Regex - library order title fix

penguinaka · July 28, 2011, 1:49am

can a regular expression be written to recognize if its an article or not? (a, an, the) and do the swap and if not..then don't do the swap (or are those not possible)?

In the instance of... for example a title ending like:

George RR Martin - Ice 01 - Five Foxes, A Fox Story.epub <--ignored

or other type sentences with commas

penguinaka · July 28, 2011, 1:52am

library order swaps are only ones that end with:

, a
, an
, the

it might be to complicated though because i can see in the above example there is an article after the comma although its not of the type thats suppose to be swapped

MrC · July 28, 2011, 2:50am

Here's the rub. You have to be able to define precisely, exactly, what is the pattern you want to deal with. Computers don't know "articles", or the entire list of what you consider an article. Computers don't know "library order" - that is a less than well defined set of rules you've learned over time. If you cannot precisely list this complete set of rules, it would be impossible to realize the results you want. So you have to specify the entire list of rules. The less precise you are, the less accurate your results.

Is an article only one sequence of letter characters?
Can it ever be more than one word?
Is its first letter always upper case?
Are there other characters that have to be avoided, or considered?

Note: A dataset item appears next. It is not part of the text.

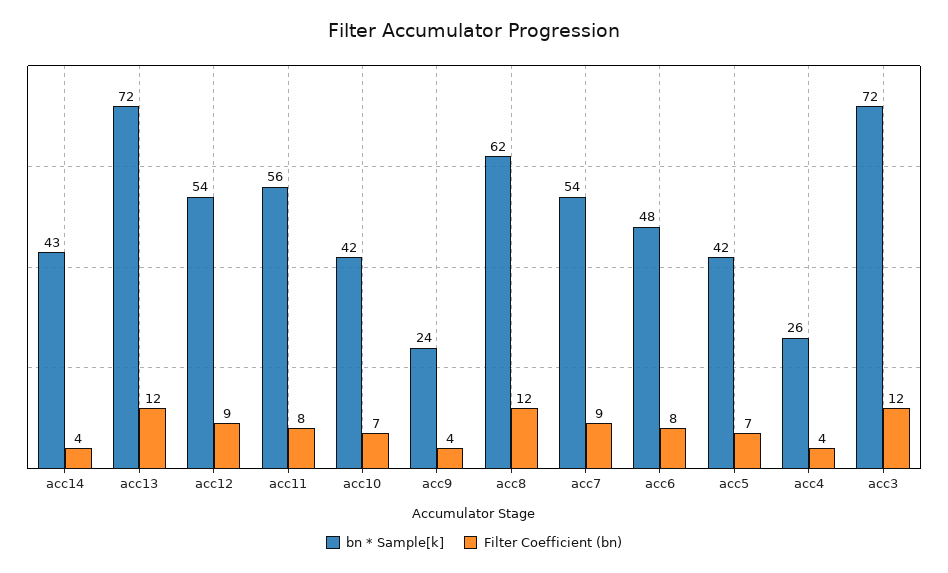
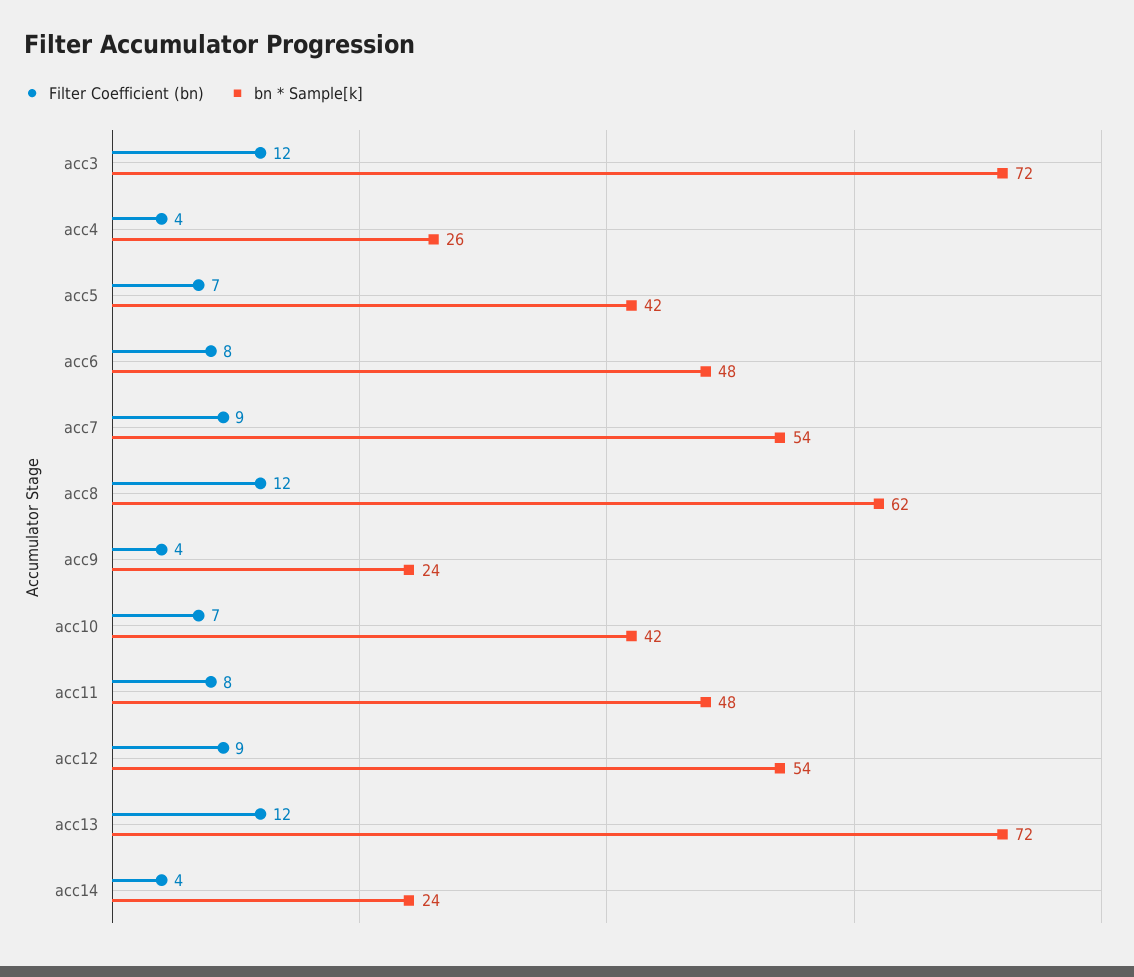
bn * Sample[k], acc14: 43 -> 24
bn * Sample[k], acc11: 56 -> 48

So, while I might be able to write an expression, what is the point of it is so complicated you cannot modify or understand it?

Again, I'll stress, having looked through your script, and as others have eluded, you're approach to this is faulty. You may recall I mentioned in another post how we could reduce about 650 lines down to 1 line with less than 40 characters. I also found you could eliminate 90% of the script easily, and it would be more productive for you in the long run.... because you would understand it.

Regular expressions are amazing. They have their strengths and weaknesses. One of their weaknesses is that they cannot read your mind.

michaelkenward · July 28, 2011, 8:31am

[quote="MrC"]Here's a trick that might help.

Build in pieces...[/quote]

Can someone please put this wonderful message somewhere that people will find it in future?

Anyone who has grappled with regex will be immensely grateful to the people who come up here with instant solutions to problems. But without any explanations it is hard to learn what is going on from individual examples.

This message provides a great way of learning and of trying out ideas. It should be cast in stone and put where people can find it easily. And with a subject that will make it easier to find with a search of the forum's archive.

Leo · July 28, 2011, 8:42am

That's what the Rename Scripting forum (and Tutorials forum for non-renaming stuff) is for. Anyone can post there.

penguinaka · July 28, 2011, 2:59pm

I agree the explanations have helped out tremendously in the learning process thanks again for the help!

MrC · July 28, 2011, 6:07pm

Perhaps you might create a link in one of your other threads in the Rename forum to this thread so others may find it.

Leo · July 28, 2011, 6:14pm

I don't think the whole thread is useful, just one or two posts within it.

You can add them (or links to them if you prefer) to new threads (or an existing thread if you prefer) yourself, and then you own the post and can add to or edit it if needed.

penguinaka · July 29, 2011, 6:16am

The solution is:

(?i)(- *)([^-\n]*), *(The|An?)((?: *\([^)\n]*\))?\.)
\1\3 \2\4

thanks for all the help earlier...

Cheers!

penguinaka · July 29, 2011, 7:49am

actually the one prior won't work in opus

this one will and it takes into account multiple rounded brackets

(.* - )([^-\n]*), *(The|An?)((?: *\([^)\n]*\))*?\.)(\w+) \1\3 \2\4\5\6

MrC · July 29, 2011, 7:21pm

When will you ever have newlines in the file names?

penguinaka · July 29, 2011, 7:39pm

explain...not sure what your getting at?

MrC · July 29, 2011, 8:10pm

The red items are newline escapes.

(.* - )([^-\n]*), (The|An?)((?: ([^)\n]))?.)(\w+)

I don't believe you'll ever see these in file names. You can remove those from your RE.

penguinaka · July 29, 2011, 11:31pm

[quote="MrC"]The red items are newline escapes.

(.* - )([^-\n]*), (The|An?)((?: ([^)\n]))?.)(\w+)

I don't believe you'll ever see these in file names. You can remove those from your RE.[/quote]

ah i see...i'm a copy paste tweek kinda guy right now with this stuff...so i just kept throwing different pieces in till it worked lol

thanks

krkaem · September 11, 2011, 1:45pm

Is there a way to address more than 9 indices ?
I tried to give new names via
\5\6\7\8\3\4\1\2\9\10\11
\9 was accepted, but the higher numbers not . They were interpreted as 0001.

Leo · September 11, 2011, 2:01pm

I may be wrong but not as far as I know.

If you are doing something that complex, I'd recommend using the rename script mode to split it up into multiple steps using VBScript / Perl / Javascript. There's an example in the Rename Scripting forum.